Thomas Edison did not try 10,000 times before inventing the light bulb, nor did he labor in a dusty workshop by himself. That's according to David Burkus, author of "The Myths of Creativity," who says America's favorite innovation story may have been the result of a tremendous publicity push.
In his book, Burkus debunks the popular tale of Edison and what he calls the "lone creator myth." His claim? That we love the story of the solo-genius, the starving artist, the one brilliant man against the world—even if it's not always true.
In the case of Edison, Burkus argues that the famous creator didn't invent the light bulb so much as perfect it, with the muscle of a massive publicity machine behind him. Edison's main laboratory, built in a rural New Jersey town called Menlo Park, was famous for generating more than 400 patents in just six years. That rapid clip made it known as the "invention factory" and established the popular image of Edison tinkering late into the night.
What's less well known, Burkus claims, is that Edison worked with a team of 14 or so engineers, machinists, and physicists—collectively known as "muckers." The muckers resided on the upper floors of the Menlo Park warehouse while Edison split his time between inventing, dealing with clients and investors, and speaking to the press.
"The muckers at Menlo Park were such a fertile source of ideas that it seems odd that their presence is typically dropped from the story," Burkus writes. "But this isn't a coincidence. It was by design."
"As their work progressed," he continues, "the team of muckers quickly realized the power behind Edison's name. They found that when they advertised their ideas or tried to sell themselves to potential clients, their audience seemed to like the notion that a single individual had authorship of their ideas, especially when that person was Edison."
In short, the muckers created Edison, the archetypal inventor. They saw that Edison by himself made for a more valuable brand than their collective group, and capitalized on that by mythologizing him.
Burkus is not the first to challenge the lone creator ideology. In a July 2011 paper, "The Myth of the Sole Inventor," Stanford Law School professor Mark A. Lemley disputed the invention stories of Edison, Alexander Graham Bell, Samuel Morse, and Eli Whitney.

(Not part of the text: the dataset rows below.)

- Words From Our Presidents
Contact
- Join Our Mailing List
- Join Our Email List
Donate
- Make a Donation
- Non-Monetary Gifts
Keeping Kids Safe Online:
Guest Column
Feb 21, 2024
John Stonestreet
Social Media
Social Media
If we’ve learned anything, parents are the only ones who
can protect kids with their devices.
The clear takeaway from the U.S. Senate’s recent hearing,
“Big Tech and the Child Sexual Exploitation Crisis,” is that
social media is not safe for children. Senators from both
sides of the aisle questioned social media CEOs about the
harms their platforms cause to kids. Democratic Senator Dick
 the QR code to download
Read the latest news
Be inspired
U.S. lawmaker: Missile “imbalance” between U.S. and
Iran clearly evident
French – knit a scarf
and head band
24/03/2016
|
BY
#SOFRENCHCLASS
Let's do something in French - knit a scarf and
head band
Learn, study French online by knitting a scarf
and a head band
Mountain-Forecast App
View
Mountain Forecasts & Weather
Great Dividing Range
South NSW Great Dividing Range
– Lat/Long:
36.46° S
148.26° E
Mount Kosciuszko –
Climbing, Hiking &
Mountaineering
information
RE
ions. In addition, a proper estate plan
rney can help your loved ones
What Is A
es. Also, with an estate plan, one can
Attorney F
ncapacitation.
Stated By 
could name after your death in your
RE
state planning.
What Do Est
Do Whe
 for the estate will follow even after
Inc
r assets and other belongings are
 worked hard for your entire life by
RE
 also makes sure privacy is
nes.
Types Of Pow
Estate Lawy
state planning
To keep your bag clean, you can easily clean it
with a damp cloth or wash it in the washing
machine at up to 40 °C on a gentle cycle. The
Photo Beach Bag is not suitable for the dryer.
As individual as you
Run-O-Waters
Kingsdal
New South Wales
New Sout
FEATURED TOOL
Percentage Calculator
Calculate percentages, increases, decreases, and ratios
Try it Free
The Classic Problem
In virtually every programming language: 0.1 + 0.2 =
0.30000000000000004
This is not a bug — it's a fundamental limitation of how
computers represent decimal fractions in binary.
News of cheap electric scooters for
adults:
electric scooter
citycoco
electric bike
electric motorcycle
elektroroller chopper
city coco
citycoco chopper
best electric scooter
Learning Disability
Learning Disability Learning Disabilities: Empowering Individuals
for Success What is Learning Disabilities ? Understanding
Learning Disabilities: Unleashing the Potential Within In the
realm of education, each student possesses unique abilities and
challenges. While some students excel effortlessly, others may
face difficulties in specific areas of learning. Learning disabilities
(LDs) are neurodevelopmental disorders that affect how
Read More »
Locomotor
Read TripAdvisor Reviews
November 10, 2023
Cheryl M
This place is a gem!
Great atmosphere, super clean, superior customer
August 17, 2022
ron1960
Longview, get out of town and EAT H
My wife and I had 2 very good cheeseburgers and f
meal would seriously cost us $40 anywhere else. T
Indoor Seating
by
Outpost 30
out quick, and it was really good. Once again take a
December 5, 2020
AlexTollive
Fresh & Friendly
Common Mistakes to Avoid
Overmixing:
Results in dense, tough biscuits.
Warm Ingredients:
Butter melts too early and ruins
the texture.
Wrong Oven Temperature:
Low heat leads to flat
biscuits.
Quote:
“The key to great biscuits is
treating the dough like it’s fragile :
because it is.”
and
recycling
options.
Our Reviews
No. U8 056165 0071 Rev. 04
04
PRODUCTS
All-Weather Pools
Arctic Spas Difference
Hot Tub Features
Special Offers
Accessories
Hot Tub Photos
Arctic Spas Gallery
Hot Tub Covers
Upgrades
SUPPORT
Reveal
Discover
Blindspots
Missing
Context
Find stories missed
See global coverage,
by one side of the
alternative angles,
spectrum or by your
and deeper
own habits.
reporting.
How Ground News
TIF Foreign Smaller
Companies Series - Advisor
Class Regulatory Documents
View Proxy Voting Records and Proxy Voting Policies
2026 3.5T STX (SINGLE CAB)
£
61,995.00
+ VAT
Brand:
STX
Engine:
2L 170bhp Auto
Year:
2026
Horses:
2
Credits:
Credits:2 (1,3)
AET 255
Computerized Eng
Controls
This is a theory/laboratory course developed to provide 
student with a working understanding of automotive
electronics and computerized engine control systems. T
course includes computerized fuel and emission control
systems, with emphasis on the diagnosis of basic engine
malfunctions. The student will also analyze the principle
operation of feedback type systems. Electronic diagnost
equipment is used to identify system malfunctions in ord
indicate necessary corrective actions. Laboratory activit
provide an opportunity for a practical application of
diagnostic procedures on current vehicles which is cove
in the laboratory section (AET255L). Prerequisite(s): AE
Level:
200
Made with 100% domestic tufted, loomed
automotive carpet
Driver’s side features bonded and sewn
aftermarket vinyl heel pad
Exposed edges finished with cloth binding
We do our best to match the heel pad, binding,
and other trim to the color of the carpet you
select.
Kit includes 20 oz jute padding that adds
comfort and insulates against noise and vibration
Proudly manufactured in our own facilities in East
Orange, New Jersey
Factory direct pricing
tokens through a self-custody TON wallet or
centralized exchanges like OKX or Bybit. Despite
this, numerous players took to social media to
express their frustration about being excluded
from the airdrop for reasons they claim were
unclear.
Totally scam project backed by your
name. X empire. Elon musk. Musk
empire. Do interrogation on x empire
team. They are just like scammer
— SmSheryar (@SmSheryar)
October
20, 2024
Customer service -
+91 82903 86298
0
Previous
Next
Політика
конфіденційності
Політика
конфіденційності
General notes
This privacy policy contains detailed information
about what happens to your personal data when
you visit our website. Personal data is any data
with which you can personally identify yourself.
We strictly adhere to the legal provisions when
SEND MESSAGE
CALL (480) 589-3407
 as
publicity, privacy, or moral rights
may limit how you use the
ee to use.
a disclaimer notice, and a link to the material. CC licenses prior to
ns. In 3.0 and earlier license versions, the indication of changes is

Edison, Lemley writes, "did not 'invent' the light bulb in any meaningful sense." Electric lighting was long in the works when Edison came on the scene, and his work attracted several patent infringement lawsuits from his contemporaries. "What Edison really did well," Lemley argues, "was commercialize the invention."
Burkus agrees that Edison was a superb marketer, even if the actual details are fuzzy—he tested 1,000, 6,000, 10,000, or some other number of filaments depending on the source. But the message he circulated in the press was clear. "Edison told of a worldwide search for the perfect fiber in order to advertise the rigor of his invention process and the superiority of his new lightbulb," Burkus writes.
While Lemley and Burkus do not agree on all the specifics, they are fundamentally in agreement on two points: (1) that Edison's work on the lightbulb depended on the contributions of others, and (2) that his success was linked to the commercialization of a product more than its actual invention.
Thomas Edison, in other words, is not so much the man behind the myth as his story is the myth behind the man. How crucial, after all, is the story of Steve Jobs to the image of Apple? Or of Larry Page and Sergey Brin toiling away in a garage (ironically enough, in Menlo Park, Calif.) to our perception of Google?
Sometimes—perhaps oftentimes—myth-making is the most valuable marketing tool.